Efraim Inbar, president of the Jerusalem Institute for Strategy and Security, said Iran’s leaders “are determined to get the bomb because this is the insurance policy for regime survival.”
He told JNS that he believes Europeans who have taken Iran’s side “are appeasers and anti-American,” and are “belittling the Iranian threat” along with many so-called “experts.”
“They simply live in a ‘La La Land’ where there are no evil guys with aggressive intentions,” he lamented.
‘US expects UN members to uphold sanctions’
In another call with the press held on Sept. 16, Abrams mocked “the almost religious commitment of some countries” to the JCPOA.
“Five years of JCPOA meetings have not moderated Iran’s tactics or choices at all,” he said. “It’s time for peace-loving nations to recognize this reality and join us in imposing sanctions on Iran.

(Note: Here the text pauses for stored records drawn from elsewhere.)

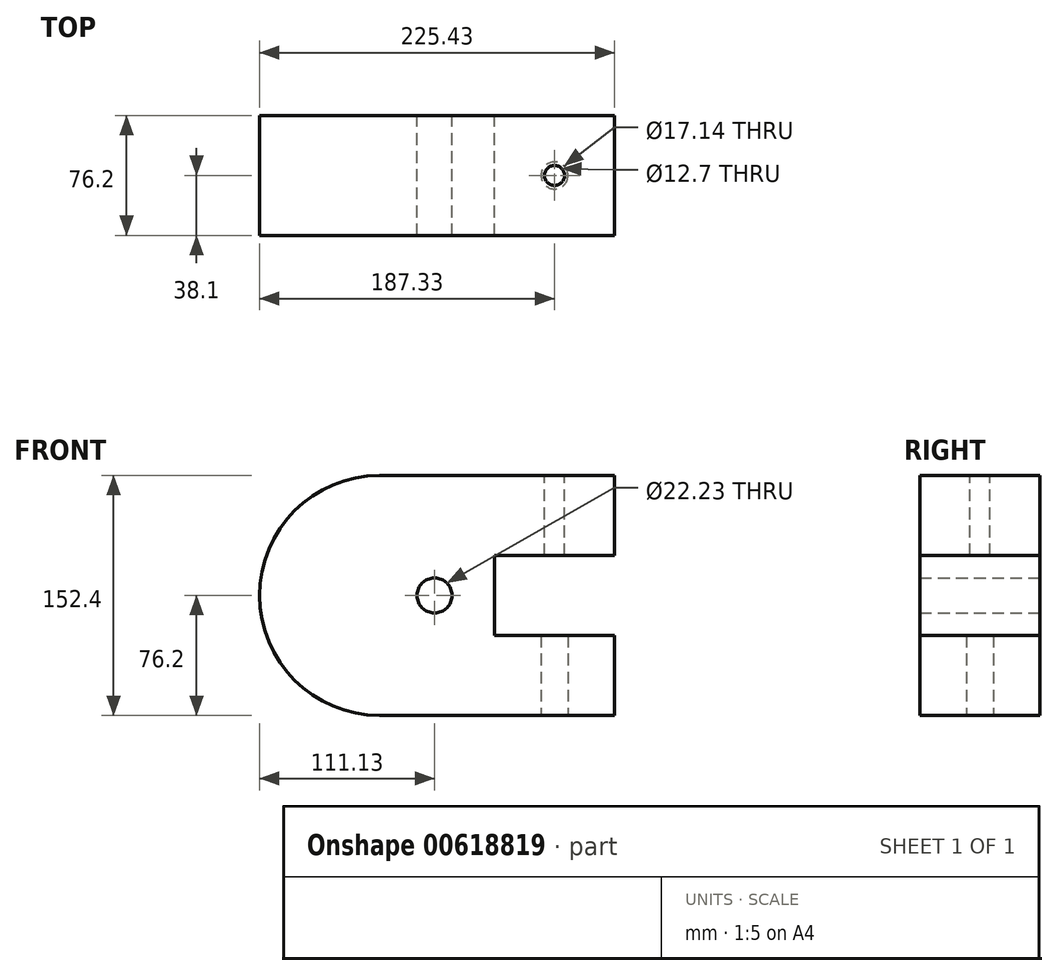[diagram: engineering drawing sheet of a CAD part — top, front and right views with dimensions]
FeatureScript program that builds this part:
annotation { "Feature Type Name" : "Feature", "Feature Type Description" : "" }
export const myFeature = defineFeature(function(context is Context, id is Id, definition is map)
    precondition{}
    {
        {
            var Q0;
            Q0=qCreatedBy(makeId("Front.planeOp"),FACE);
            var sketch = newSketch(context, id + "F0", { "sketchPlane" : qUnion([Q0])});
            skLineSegment(sketch, "E0", {"start": v(0, 0) * mm, "end": v(-149.22, 0) * mm});
            skLineSegment(sketch, "E1", {"start": v(-149.23, 0) * mm, "end": v(-149.23, 152.4) * mm});
            skLineSegment(sketch, "E2", {"start": v(-149.23, 152.4) * mm, "end": v(0, 152.4) * mm});
            skArc(sketch, "E3", {"start": v(-149.23, 152.4) * mm, "mid": v(-225.43, 76.2) * mm, "end": v(-149.22, 0) * mm});
            skLineSegment(sketch, "E4", {"start": v(0, 152.4) * mm, "end": v(0, 101.6) * mm});
            skLineSegment(sketch, "E5", {"start": v(0, 101.6) * mm, "end": v(-76.2, 101.6) * mm});
            skLineSegment(sketch, "E6", {"start": v(-76.2, 101.6) * mm, "end": v(-76.2, 50.8) * mm});
            skLineSegment(sketch, "E7", {"start": v(-76.2, 50.8) * mm, "end": v(0, 50.8) * mm});
            skLineSegment(sketch, "E8", {"start": v(0, 50.8) * mm, "end": v(0, 0) * mm});
            skSolve(sketch);
        }
        {
            var Q0;
            Q0 = qSketchRegion(id + "F0", true);
            extrude(context, id + "F1", {"entities" : qUnion([Q0]), "depth" : 76.2 * mm, "offsetDistance" : 25.4 * mm});
        }
        {
            var Q0;
            Q0=qCreatedBy(makeId("Top.planeOp"),FACE);
            var sketch = newSketch(context, id + "F2", { "sketchPlane" : qUnion([Q0])});
            skCircle(sketch, "E9", {"center": v(-38.1, -38.1) * mm, "radius": 8.57 * mm});
            skSolve(sketch);
        }
        {
            var Q0;
            Q0=sQuery(id+"F2.wireOp",VERTEX,"E9.center");
            var Q1;
            Q1=makeQuery(id+"F1.opExtrude","SWEPT_BODY",BODY,{"disambiguationData":[OSD([sQuery(id+"F0.wireOp",EDGE,"E0"),sQuery(id+"F0.wireOp",EDGE,"E2"),sQuery(id+"F0.wireOp",EDGE,"E3"),sQuery(id+"F0.wireOp",EDGE,"E4"),sQuery(id+"F0.wireOp",EDGE,"E5"),sQuery(id+"F0.wireOp",EDGE,"E6"),sQuery(id+"F0.wireOp",EDGE,"E7"),sQuery(id+"F0.wireOp",EDGE,"E8")])]});
            hole(context, id + "F3", {"style" : HoleStyle.SIMPLE, "endStyle" : HoleEndStyle.BLIND, "oppositeDirection" : true, "holeDiameter" : 17.14 * mm, "majorDiameter" : 6.35 * mm, "holeDepth" : 50.8 * mm, "isTappedThrough" : true, "tappedDepth" : 12.7 * mm, "tapClearance" : 3, "locations" : qUnion([Q0]), "scope" : qUnion([Q1])});
        }
        {
            var Q0;
            Q0=makeQuery(id+"F1.opExtrude","SWEPT_FACE",FACE,{"disambiguationData":[OSD([sQuery(id+"F0.wireOp",EDGE,"E2")])]});
            var sketch = newSketch(context, id + "F4", { "sketchPlane" : qUnion([Q0])});
            skCircle(sketch, "E10", {"center": v(-38.1, -38.1) * mm, "radius": 6.35 * mm});
            skSolve(sketch);
        }
        {
            var Q0;
            Q0=sQuery(id+"F4.wireOp",VERTEX,"E10.center");
            var Q1;
            Q1=makeQuery(id+"F1.opExtrude","SWEPT_BODY",BODY,{"disambiguationData":[OSD([sQuery(id+"F0.wireOp",EDGE,"E0"),sQuery(id+"F0.wireOp",EDGE,"E2"),sQuery(id+"F0.wireOp",EDGE,"E3"),sQuery(id+"F0.wireOp",EDGE,"E4"),sQuery(id+"F0.wireOp",EDGE,"E5"),sQuery(id+"F0.wireOp",EDGE,"E6"),sQuery(id+"F0.wireOp",EDGE,"E7"),sQuery(id+"F0.wireOp",EDGE,"E8")])]});
            hole(context, id + "F5", {"style" : HoleStyle.SIMPLE, "endStyle" : HoleEndStyle.BLIND, "holeDiameter" : 12.7 * mm, "majorDiameter" : 6.35 * mm, "holeDepth" : 50.8 * mm, "isTappedThrough" : true, "tappedDepth" : 12.7 * mm, "tapClearance" : 3, "locations" : qUnion([Q0]), "scope" : qUnion([Q1])});
        }
        {
            var Q0;
            Q0=makeQuery(id+"F1.opExtrude","CAP_FACE",FACE,{"disambiguationData":[OSD([sQuery(id+"F0.wireOp",EDGE,"E0"),sQuery(id+"F0.wireOp",EDGE,"E2"),sQuery(id+"F0.wireOp",EDGE,"E3"),sQuery(id+"F0.wireOp",EDGE,"E4"),sQuery(id+"F0.wireOp",EDGE,"E5"),sQuery(id+"F0.wireOp",EDGE,"E6"),sQuery(id+"F0.wireOp",EDGE,"E7"),sQuery(id+"F0.wireOp",EDGE,"E8")])],"isStart":true});
            var sketch = newSketch(context, id + "F6", { "sketchPlane" : qUnion([Q0])});
            skCircle(sketch, "E11", {"center": v(114.3, 76.2) * mm, "radius": 11.11 * mm});
            skSolve(sketch);
        }
        {
            var Q0;
            Q0=sQuery(id+"F6.wireOp",VERTEX,"E11.center");
            var Q1;
            Q1=makeQuery(id+"F1.opExtrude","SWEPT_BODY",BODY,{"disambiguationData":[OSD([sQuery(id+"F0.wireOp",EDGE,"E0"),sQuery(id+"F0.wireOp",EDGE,"E2"),sQuery(id+"F0.wireOp",EDGE,"E3"),sQuery(id+"F0.wireOp",EDGE,"E4"),sQuery(id+"F0.wireOp",EDGE,"E5"),sQuery(id+"F0.wireOp",EDGE,"E6"),sQuery(id+"F0.wireOp",EDGE,"E7"),sQuery(id+"F0.wireOp",EDGE,"E8")])]});
            hole(context, id + "F7", {"style" : HoleStyle.SIMPLE, "endStyle" : HoleEndStyle.THROUGH, "holeDiameter" : 22.22 * mm, "majorDiameter" : 6.35 * mm, "isTappedThrough" : true, "tappedDepth" : 12.7 * mm, "tapClearance" : 3, "locations" : qUnion([Q0]), "scope" : qUnion([Q1])});
        }
    });
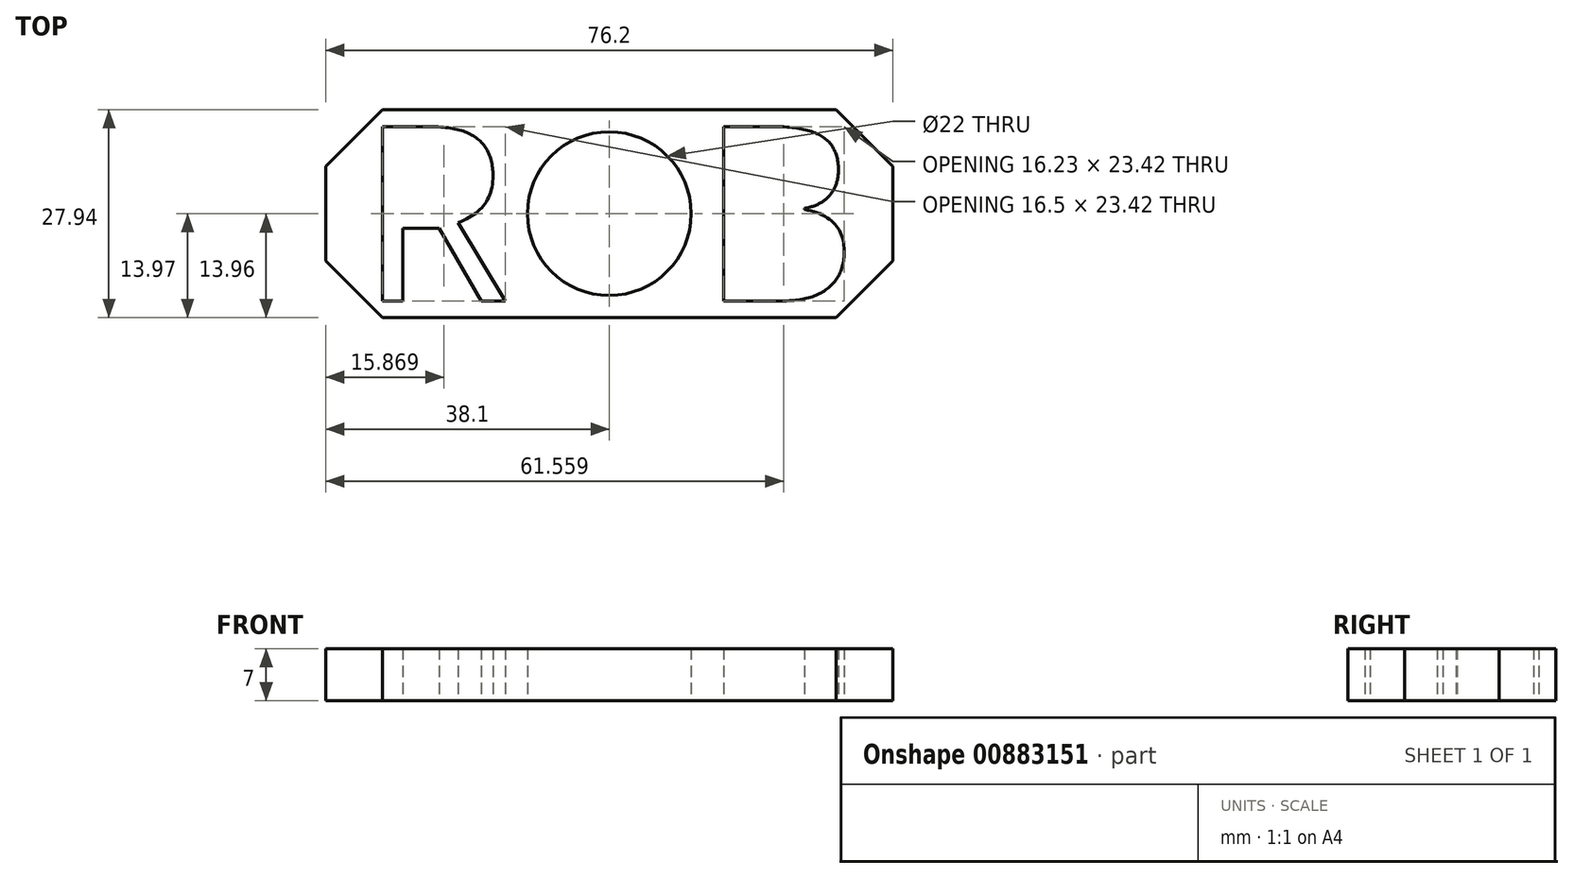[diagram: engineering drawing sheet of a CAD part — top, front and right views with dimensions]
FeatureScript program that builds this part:
annotation { "Feature Type Name" : "Feature", "Feature Type Description" : "" }
export const myFeature = defineFeature(function(context is Context, id is Id, definition is map)
    precondition{}
    {
        {
            var Q0;
            Q0=qCreatedBy(makeId("Top.planeOp"),FACE);
            var sketch = newSketch(context, id + "F0", { "sketchPlane" : qUnion([Q0])});
            skCircle(sketch, "E0", {"center": v(0, 0) * mm, "radius": 11 * mm});
            skLineSegment(sketch, "E1.bottom", {"start": v(-38.1, -13.97) * mm, "end": v(38.1, -13.97) * mm});
            skLineSegment(sketch, "E1.top", {"start": v(-38.1, 13.97) * mm, "end": v(38.1, 13.97) * mm});
            skLineSegment(sketch, "E1.left", {"start": v(-38.1, -13.97) * mm, "end": v(-38.1, 13.97) * mm});
            skLineSegment(sketch, "E1.right", {"start": v(38.1, -13.97) * mm, "end": v(38.1, 13.97) * mm});
            skText(sketch, "E2", { "text": "ROB", "fontName": "OpenSans-Regular.ttf"});
            const initialGuessF0  = {"E2": [-0.0337, -0.01172, 1, 0, 0.02362]};
            skSetInitialGuess(sketch, initialGuessF0);
            skSolve(sketch);
        }
        {
            var Q0;
            Q0=makeQuery(id+"F0.imprint","IMPRINT",FACE,{"disambiguationData":[TD([[makeQuery(id+"F0.imprint","IMPRINT",EDGE,{"derivedFrom":sQuery(id+"F0.wireOp",EDGE,"E1.bottom")}),1.0]])]});
            var Q1;
            {var subQ0=sQuery(id+"F0.wireOp",EDGE,"E2.sketch_text.stroke-19");Q1=makeQuery(id+"F0.imprint","IMPRINT",FACE,{"disambiguationData":[TD([[makeQuery(id+"F0.imprint","IMPRINT",EDGE,{"derivedFrom":subQ0}),-1.0]])]});}
            extrude(context, id + "F1", {"entities" : qUnion([Q0, Q1]), "depth" : 7 * mm, "offsetDistance" : 25.4 * mm});
        }
        {
            var Q0;
            Q0=makeQuery(id+"F1.opExtrude","SWEPT_EDGE",EDGE,{"disambiguationData":[OSD([sQuery(id+"F0.wireOp",EDGE,"E1.bottom"),sQuery(id+"F0.wireOp",EDGE,"E1.left")])]});
            var Q1;
            Q1=makeQuery(id+"F1.opExtrude","SWEPT_EDGE",EDGE,{"disambiguationData":[OSD([sQuery(id+"F0.wireOp",EDGE,"E1.top"),sQuery(id+"F0.wireOp",EDGE,"E1.left")])]});
            var Q2;
            Q2=makeQuery(id+"F1.opExtrude","SWEPT_EDGE",EDGE,{"disambiguationData":[OSD([sQuery(id+"F0.wireOp",EDGE,"E1.bottom"),sQuery(id+"F0.wireOp",EDGE,"E1.right")])]});
            var Q3;
            Q3=makeQuery(id+"F1.opExtrude","SWEPT_EDGE",EDGE,{"disambiguationData":[OSD([sQuery(id+"F0.wireOp",EDGE,"E1.top"),sQuery(id+"F0.wireOp",EDGE,"E1.right")])]});
            chamfer(context, id + "F2", {"entities" : qUnion([Q0, Q1, Q2, Q3]), "width" : 7.62 * mm, "tangentPropagation" : true});
        }
    });
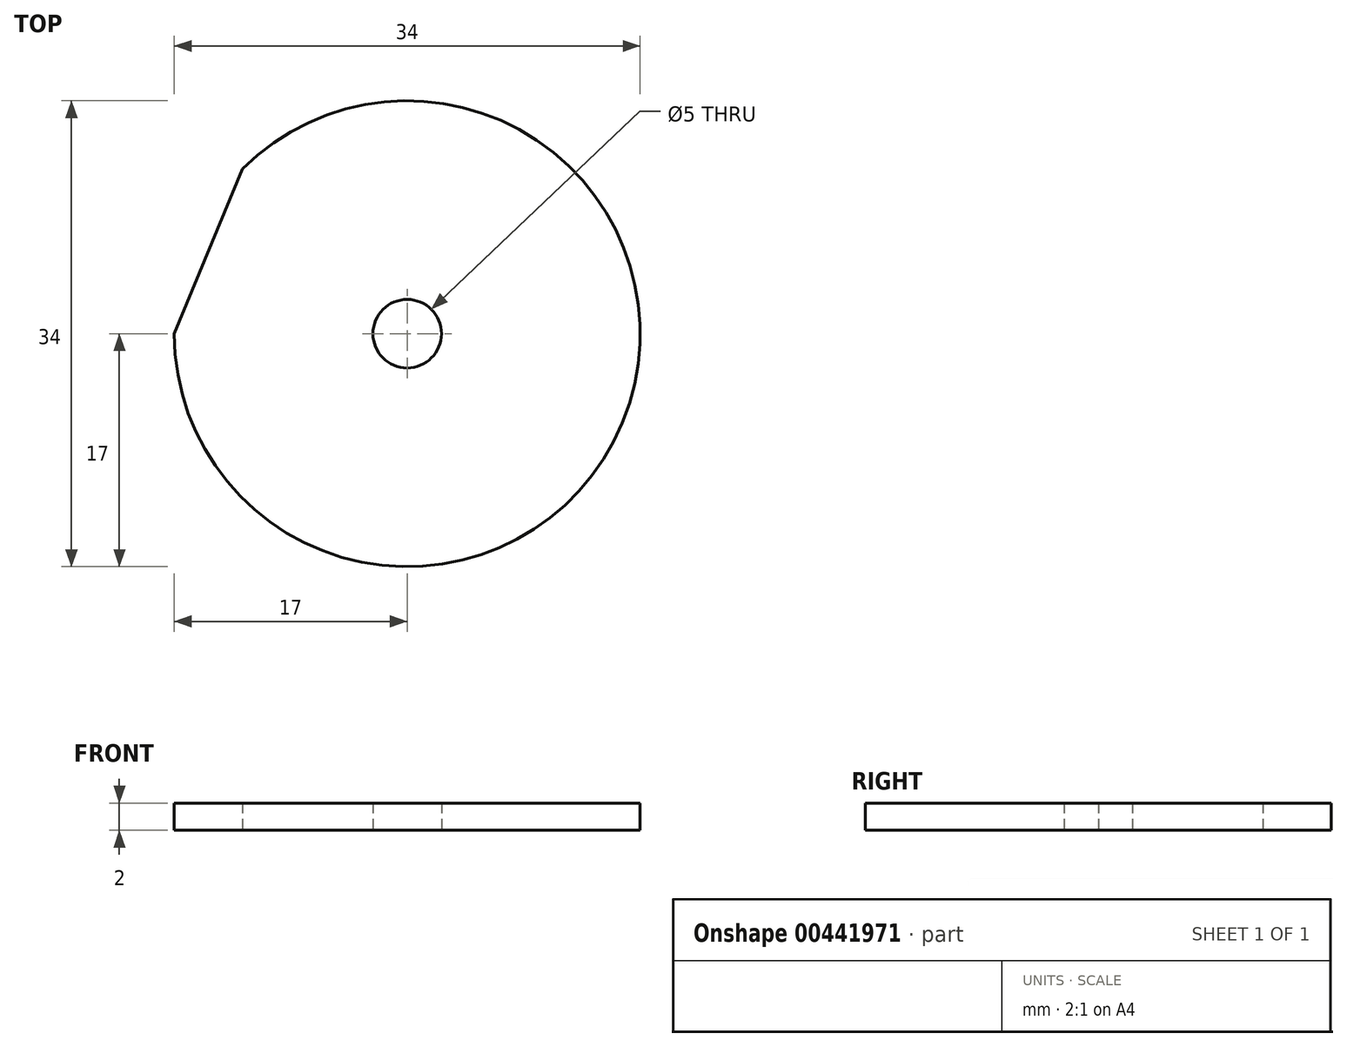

It is astonishing that anyone would think or have thought it sensible to allow the arms embargo on Iran to expire next month, given that regime’s role in destabilizing Iraq, Syria, Yemen and Lebanon, and its continuing support for terrorism.”
Abrams said America is trying “to overcome the diplomatic malpractice five years ago that suggested it would be a good idea” to allow Iran to import and export any arms it wanted.
The United States expects “all U.N. member states to implement their member state responsibilities and respect their obligations to uphold these sanctions,” he said.
Pompeo noted that in addition to Iran’s failure to perform its JCPOA commitments, “the Security Council failed to extend the U.N. arms embargo on Iran, which had been in place for 13 years.”
Iran is also banned from engaging in enrichment and reprocessing-related activities, prohibited from ballistic-missile testing and development, and cannot receive nuclear- and missile-related technologies, among other stipulations.
Pompeo said that “thanks to the snapback of U.N. sanctions, Iran is now obligated to suspend enrichment, reprocessing and heavy-water-related activities. We will never let the world’s leading state sponsor of terror obtain the world’s most deadly weapon.”
What is clear is that Washington believes that pressuring Iran will continue to produce positive results.
“I don’t accept the notion that Iran was abiding by the letter and spirit, and now won’t abide,” said Abrams.
Pointing to UNSC Resolution] 2231, which calls upon Iran to stop its missile program, Abrams asked, “Does anybody believe they stopped the missile program? So I don’t accept that Iran was abiding, and that there will now be a diminished incentive. The only thing that is going to lead Iran to keep those commitments is, in our view, more pressure.”
Berman said the United Nations now has to pass “a crucial test of credibility.”
“Its members can support ‘snapback,’ and work with the U.S. to contain and deter Iran,” he said. “Or they can ignore it and attempt to carry out business as usual with the Iranian regime.”
“If they do,” Berman warned, they risk finding themselves “on the opposing side of the Trump administration’s ‘maximum pressure’ policy, which the White House has made clear that it plans to continue, unilaterally if necessary.”